Member of the Regional Council of Centre-Val de Loire
- Incumbent
- Assumed office 2 July 2021
- President: François Bonneau

Personal details
- Born: 6 January 1992 (age 34) Blois, France
- Party: French Future (2021–present)
- Other political affiliations: Union for a Popular Movement (formerly) Debout la France (2014–2019) National Rally (affiliated non-member, 2021-present)
- Education: University of Tours Panthéon-Sorbonne University

= Thomas Ménagé =

French politician and activist (born 1992)

Thomas Ménagé (born 6 January 1992) is a French politician who has represented the 4th constituency of the Loiret department in the National Assembly since 2022.

Ménagé was a member of Debout la France (DLF) before he joined other former members in 2021 in founding their own political movement, French Future (LAF). In the 2022 legislative election, the movement formed an alliance with the National Rally (RN) and contested the election on a unified ticket.

Prior to his service in the National Assembly, Ménagé served as Deputy Mayor of Ouchamps from 2014 to 2020. In 2021, he was elected to the Regional Council of Centre-Val de Loire.

==Biography==
===Early life===
Ménagé grew up in Ouchamps, Loir-et-Cher. He completed his secondary studies at the Lycée de Pontlevoy. He then obtained a law degree from the University of Tours in 2013 and a master's degree in public law from Panthéon-Sorbonne University in 2015. In 2013–2014, he was the spokesman of La Manif pour tous in Loir-et-Cher.

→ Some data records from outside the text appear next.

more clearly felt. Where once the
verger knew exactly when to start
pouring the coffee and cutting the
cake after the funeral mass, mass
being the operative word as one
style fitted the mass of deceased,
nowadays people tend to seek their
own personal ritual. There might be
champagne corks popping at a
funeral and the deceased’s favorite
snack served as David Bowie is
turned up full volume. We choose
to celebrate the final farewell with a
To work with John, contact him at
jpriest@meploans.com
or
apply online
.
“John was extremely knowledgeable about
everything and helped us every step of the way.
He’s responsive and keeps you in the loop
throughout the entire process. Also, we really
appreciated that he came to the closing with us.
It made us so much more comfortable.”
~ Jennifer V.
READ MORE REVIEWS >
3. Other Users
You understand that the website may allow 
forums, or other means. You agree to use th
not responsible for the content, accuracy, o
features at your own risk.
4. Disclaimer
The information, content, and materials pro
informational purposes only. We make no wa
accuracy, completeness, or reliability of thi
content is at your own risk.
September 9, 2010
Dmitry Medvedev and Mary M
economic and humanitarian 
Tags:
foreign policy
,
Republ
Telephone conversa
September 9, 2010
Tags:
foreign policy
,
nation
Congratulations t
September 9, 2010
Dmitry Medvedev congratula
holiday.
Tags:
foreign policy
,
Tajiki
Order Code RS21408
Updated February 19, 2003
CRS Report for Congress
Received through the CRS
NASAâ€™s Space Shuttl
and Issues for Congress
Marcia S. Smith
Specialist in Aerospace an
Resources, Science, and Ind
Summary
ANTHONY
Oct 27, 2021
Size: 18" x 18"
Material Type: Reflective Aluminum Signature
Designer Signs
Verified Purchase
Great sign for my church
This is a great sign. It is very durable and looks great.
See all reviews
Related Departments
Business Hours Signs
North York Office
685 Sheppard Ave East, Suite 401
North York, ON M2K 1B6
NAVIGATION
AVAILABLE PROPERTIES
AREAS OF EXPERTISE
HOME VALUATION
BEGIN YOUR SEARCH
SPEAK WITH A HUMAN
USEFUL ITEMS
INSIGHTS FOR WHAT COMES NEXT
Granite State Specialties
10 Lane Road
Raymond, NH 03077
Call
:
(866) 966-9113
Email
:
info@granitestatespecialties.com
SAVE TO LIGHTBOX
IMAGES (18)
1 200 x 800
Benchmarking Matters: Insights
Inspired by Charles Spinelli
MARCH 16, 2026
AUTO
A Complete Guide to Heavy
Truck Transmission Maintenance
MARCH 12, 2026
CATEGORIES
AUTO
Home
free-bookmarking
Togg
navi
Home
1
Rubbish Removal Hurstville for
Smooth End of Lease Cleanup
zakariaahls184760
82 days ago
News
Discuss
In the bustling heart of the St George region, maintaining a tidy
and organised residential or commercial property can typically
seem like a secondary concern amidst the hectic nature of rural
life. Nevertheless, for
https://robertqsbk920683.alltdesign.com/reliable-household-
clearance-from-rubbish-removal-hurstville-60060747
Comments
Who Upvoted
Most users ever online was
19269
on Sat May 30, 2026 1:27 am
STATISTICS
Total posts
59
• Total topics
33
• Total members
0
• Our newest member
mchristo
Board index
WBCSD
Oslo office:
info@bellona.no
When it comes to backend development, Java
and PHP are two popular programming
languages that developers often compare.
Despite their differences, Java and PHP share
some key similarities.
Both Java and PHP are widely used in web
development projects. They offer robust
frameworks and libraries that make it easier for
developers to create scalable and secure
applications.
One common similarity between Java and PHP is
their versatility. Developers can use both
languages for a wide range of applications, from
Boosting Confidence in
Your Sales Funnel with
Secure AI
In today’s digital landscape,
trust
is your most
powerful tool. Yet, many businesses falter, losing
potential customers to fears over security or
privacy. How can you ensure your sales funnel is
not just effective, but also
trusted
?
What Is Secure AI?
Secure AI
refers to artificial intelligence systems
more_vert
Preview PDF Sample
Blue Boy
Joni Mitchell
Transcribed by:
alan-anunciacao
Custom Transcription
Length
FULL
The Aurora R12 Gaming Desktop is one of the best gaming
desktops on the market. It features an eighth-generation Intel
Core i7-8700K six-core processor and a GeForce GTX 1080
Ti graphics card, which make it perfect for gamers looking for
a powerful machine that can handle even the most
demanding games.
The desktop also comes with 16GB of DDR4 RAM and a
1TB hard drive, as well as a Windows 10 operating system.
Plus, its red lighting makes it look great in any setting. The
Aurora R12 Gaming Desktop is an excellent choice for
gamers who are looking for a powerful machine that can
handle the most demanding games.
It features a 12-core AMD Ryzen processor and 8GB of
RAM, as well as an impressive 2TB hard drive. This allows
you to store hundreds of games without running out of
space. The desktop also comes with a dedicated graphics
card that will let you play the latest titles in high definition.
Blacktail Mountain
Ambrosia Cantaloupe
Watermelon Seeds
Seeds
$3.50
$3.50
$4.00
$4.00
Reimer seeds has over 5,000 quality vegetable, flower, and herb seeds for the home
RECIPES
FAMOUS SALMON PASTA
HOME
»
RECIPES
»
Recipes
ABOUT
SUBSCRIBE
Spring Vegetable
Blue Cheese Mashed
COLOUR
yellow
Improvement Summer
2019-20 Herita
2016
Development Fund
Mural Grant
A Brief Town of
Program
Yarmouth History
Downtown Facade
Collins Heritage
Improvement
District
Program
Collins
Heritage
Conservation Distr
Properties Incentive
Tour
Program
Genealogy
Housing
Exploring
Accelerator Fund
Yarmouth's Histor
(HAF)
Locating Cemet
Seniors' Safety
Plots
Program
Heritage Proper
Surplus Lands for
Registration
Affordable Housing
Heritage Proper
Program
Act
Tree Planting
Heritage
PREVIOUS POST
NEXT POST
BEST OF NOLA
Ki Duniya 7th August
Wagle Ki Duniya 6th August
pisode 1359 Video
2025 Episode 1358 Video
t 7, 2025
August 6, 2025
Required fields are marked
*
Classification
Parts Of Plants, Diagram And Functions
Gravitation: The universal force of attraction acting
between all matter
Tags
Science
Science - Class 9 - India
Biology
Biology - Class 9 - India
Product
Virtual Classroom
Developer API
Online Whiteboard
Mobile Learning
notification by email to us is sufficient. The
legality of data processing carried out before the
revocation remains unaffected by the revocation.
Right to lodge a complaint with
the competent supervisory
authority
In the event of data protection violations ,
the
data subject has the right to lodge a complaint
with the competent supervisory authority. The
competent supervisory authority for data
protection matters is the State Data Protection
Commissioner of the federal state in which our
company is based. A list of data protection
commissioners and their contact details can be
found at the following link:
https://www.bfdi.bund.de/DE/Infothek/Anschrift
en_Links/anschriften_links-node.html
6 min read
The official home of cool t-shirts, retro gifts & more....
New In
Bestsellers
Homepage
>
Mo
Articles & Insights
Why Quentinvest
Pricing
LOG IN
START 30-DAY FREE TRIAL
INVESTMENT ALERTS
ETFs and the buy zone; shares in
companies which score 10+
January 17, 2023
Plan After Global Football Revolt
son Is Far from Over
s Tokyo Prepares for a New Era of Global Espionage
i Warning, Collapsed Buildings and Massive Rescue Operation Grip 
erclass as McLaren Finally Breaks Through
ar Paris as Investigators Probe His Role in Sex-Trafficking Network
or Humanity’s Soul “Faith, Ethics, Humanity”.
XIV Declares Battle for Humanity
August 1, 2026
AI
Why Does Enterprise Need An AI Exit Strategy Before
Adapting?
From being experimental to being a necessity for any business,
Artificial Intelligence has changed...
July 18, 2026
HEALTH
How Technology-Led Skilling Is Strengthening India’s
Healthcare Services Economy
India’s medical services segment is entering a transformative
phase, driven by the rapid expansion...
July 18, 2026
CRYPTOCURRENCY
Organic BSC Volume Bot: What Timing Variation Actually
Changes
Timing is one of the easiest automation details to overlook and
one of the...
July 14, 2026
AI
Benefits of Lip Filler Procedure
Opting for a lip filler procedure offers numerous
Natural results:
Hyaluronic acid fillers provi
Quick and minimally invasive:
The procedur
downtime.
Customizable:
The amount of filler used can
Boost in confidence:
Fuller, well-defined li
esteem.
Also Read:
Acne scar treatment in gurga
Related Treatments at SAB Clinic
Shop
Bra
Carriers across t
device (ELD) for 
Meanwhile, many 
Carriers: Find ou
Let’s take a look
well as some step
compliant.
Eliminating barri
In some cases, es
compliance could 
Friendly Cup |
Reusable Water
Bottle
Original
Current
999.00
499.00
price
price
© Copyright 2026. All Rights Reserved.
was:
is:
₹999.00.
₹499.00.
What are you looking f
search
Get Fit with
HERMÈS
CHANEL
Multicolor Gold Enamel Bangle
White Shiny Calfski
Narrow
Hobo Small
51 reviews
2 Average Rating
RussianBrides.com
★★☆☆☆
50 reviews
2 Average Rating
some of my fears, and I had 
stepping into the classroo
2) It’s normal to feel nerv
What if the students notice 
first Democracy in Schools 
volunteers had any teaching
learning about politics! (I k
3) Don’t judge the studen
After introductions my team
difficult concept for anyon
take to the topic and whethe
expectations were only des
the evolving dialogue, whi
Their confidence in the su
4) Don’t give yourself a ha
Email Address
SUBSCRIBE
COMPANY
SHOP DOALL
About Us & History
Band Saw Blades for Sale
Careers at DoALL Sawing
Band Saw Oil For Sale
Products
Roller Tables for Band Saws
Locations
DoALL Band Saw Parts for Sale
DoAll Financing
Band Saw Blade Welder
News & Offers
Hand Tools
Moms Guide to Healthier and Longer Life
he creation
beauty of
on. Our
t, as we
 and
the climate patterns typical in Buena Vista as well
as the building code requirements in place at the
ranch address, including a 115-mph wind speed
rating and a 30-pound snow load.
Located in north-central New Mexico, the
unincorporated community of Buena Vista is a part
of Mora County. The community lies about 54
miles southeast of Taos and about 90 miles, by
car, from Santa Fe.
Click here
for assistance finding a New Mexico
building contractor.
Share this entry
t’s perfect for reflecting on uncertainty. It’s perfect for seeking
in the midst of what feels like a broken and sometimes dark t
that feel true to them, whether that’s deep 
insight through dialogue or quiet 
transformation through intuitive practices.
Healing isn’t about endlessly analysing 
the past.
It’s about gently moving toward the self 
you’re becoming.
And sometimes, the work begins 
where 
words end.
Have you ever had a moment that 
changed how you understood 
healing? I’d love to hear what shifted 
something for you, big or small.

After graduating he worked in property law and as a construction and real-estate manager.

===Debout la France===
Politically, Ménagé identifies as a Gaullist. He initially supported the Union for a Popular Movement during the 2007 presidential campaign of Nicolas Sarkozy before joining Debout la France in 2014. He served as Deputy Mayor of Ouchamps for Urbanism from 2014 to 2020.

He served as chief of staff to Nicolas Dupont-Aignan and as a managing director of Debout la France from 2017 to 2019. Ahead of the second round of the 2017 presidential election he facilitated the negotiation of an agreement between Nicolas Dupont-Aignan and Marine Le Pen in which Le Pen would appoint Dupont-Aignan as Prime Minister should she win the election.

He mulled a run for the National Assembly in the 1st constituency of Loir-et-Cher in 2017 but eventually withdrew.

===French Future and National Rally===
Ménagé resigned from Debout la France in 2019, citing strategic disagreements between with the party leadership. With other former Debout la France members he founded a new conservative movement, French Future (L'Avenir français), which he claimed would be conceptionally close to the ideas of the National Rally.

In the 2021 regional election, he was elected as a regional councillor of Centre-Val de Loire, sitting with the National Rally group.

In the 2022 legislative election, he was announced as a candidate in the 4th constituency of Loiret, standing affiliated to the National Rally's ticket despite not being a member of the party. In the first round, he defeated Education Minister Jean-Michel Blanquer of La République En Marche!, who ran under the Ensemble alliance and, in the second round, won with 63.3% of the vote against the French Communist Party candidate Bruno Nottin, who ran under the New Ecological and Social People's Union alliance. In the National Assembly, Ménagé sits with the National Rally group.

==Personal life==
In 2013-2014, Ménagé opposed same-sex marriage as a member of La Manif pour tous. He came out as gay in 2024.